To access immunization coverage dashboard, with information provided by countries through WHO and UNICEF Estimates of National Immunization coverage, by vaccine and by country, for a given year and over time:
Click on “Immunization coverage country punchcards”
To access trends in PCV3 coverage by country over time, access “Global Health Observatory and data repository”
Click on https://apps.who.int/gho/data/node.home;
Under “Themes”, click on “Immunization and vaccine-preventable communicable diseases”
Under related indicators, select “pneumococcal conjugate vaccine (PCV3) coverage among 1-year olds (in %)
To access detailed immunization coverages as reported by the WHO and UNICEF Estimates of National Immunization coverage, by vaccine and by country, access “Immunization Analysis and Insights” in https://www.who.int/teams/immunization-vaccines-and-biologicals/immunization-analysis-and-insights/global-monitoring/immunization-coverage/who-unicef-estimates-of-national-immunization-coverage
Under Resources, click “WUENIC excel” to download and review official estimates of national coverages, by vaccine, country and year.
Open downloaded Excel file, select your country, PCV3 and evaluate vaccine coverage by year reported.
Part 3: Population data
The United Nations makes available United Nations population estimates and projections prepared by the Population Division of the Department of Economic and Social Affairs of the United Nations Secretariat. These data are presented in a series of Excel files displaying key demographic indicators for each UN development group, World Bank income group, geographic region, Sustainable Development Goals (SDGs) region, sub-region and country or area for selected periods or dates within 1950-2100.
Below, you will find a step-by-step outline to access population estimates, population pyramids, population projections by age group, by country, over time, among others.

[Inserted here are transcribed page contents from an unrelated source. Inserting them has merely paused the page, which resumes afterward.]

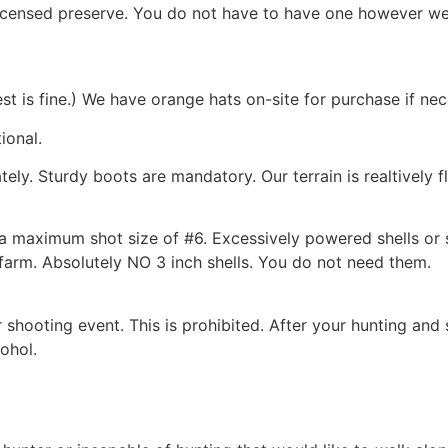
licensed preserve. You do not have to have one however we
st is fine.) We have orange hats on-site for purchase if nec
ional.
ly. Sturdy boots are mandatory. Our terrain is realtively f
a maximum shot size of #6. Excessively powered shells or s
 farm. Absolutely NO 3 inch shells. You do not need them.
hooting event. This is prohibited. After your hunting and 
ohol.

Access the UNPOP website: https://population.un.org/wpp/ This is the main page of the UN Population website with several links for publications, data, manuals, papers, maps, among others.
Under “Graphs and demographic profiles”, select your country
2. Click on Demographic profiles, and then “line charts” and
“population pyramids”
- Review the figures generated
Click on probabilistic projects, then population. Select the age
groups of interest
1. Review the figures generated
Access the UNPOP website: https://population.un.org/wpp/
Under “Interactive data”, select “Population by age and sex”

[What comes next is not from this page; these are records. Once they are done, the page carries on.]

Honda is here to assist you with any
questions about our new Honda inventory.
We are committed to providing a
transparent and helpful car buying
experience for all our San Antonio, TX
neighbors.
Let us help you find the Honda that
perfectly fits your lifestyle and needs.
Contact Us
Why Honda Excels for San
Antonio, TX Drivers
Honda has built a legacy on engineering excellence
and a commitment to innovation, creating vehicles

Select your region under “Geographic regions”, click next
Select your country (if available), click next
Select the time period in years (ex. 2005-2020), click next
Select “both sexes combined”, click next
Select the age groups of your interest for the analysis
Validate/confirm the suggested format provided by the webpage for the pivot table to be generated for presenting the data, click next. You can export the data to excel file.
Critical assessment of mortality, vaccine coverage and population data from international sources
After going through available data, consider the following questions and discuss them with your team in order to agree on the feasibility regarding conducting a vaccine impact analysis using the available data in your country.

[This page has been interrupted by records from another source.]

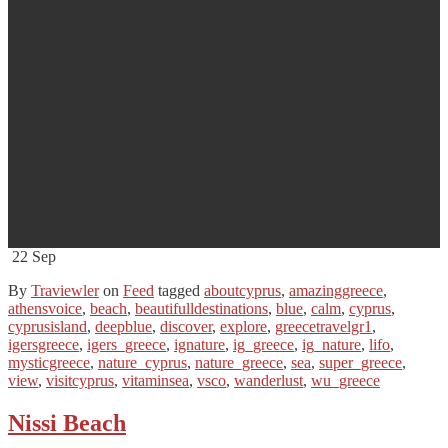
22
Sep
By
Traviewler
on
Feed
tagged
aboutcyprus
,
amazinggreece
,
athensvoice
,
beach
,
beautifulldestinations
,
blue
,
calm
,
cyprus
,
cyprusisland
,
deepblue
,
discover
,
explore
,
greecetravelgr1
,
igersgreece
,
igers_greece
,
ignature
,
ig_greece
,
ig_nature
,
lifo
,
mysticgreece
,
nature_cyprus
,
nature_greece
,
sea
,
super_greece
,
view
,
visitcyprus
,
vitaminsea
,
vsco
,
wanderlust
,
wu_greece
Nissi Beach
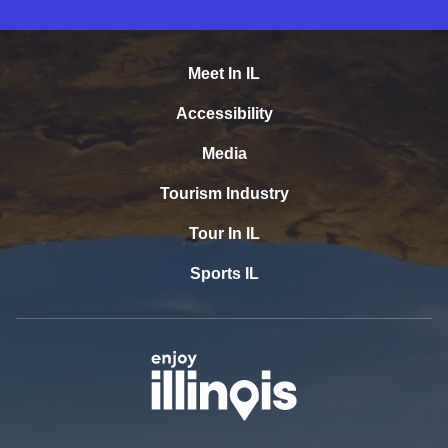
Meet In IL
Accessibility
Media
Tourism Industry
Tour In IL
Sports IL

When was the vaccine introduced? Is there enough time after vaccine introduction to enable vaccine impact evaluation?
What is the total population, population of children <5 years, and general trends of general and specific mortality in children over time in your country?
What is the quality of mortality data in your country, considering the quality indicators available and evaluated?
Do you consider it is feasible to perform vaccine impact analyses on mortality over time considering the number of events and quality of mortality data in your country?
If you decide to embark in a full impact assessment evaluation, access individual level secondary mortality or hospitalization datasets and follow the steps described in this manual to extract, evaluate, clean and analyze the data. Good luck!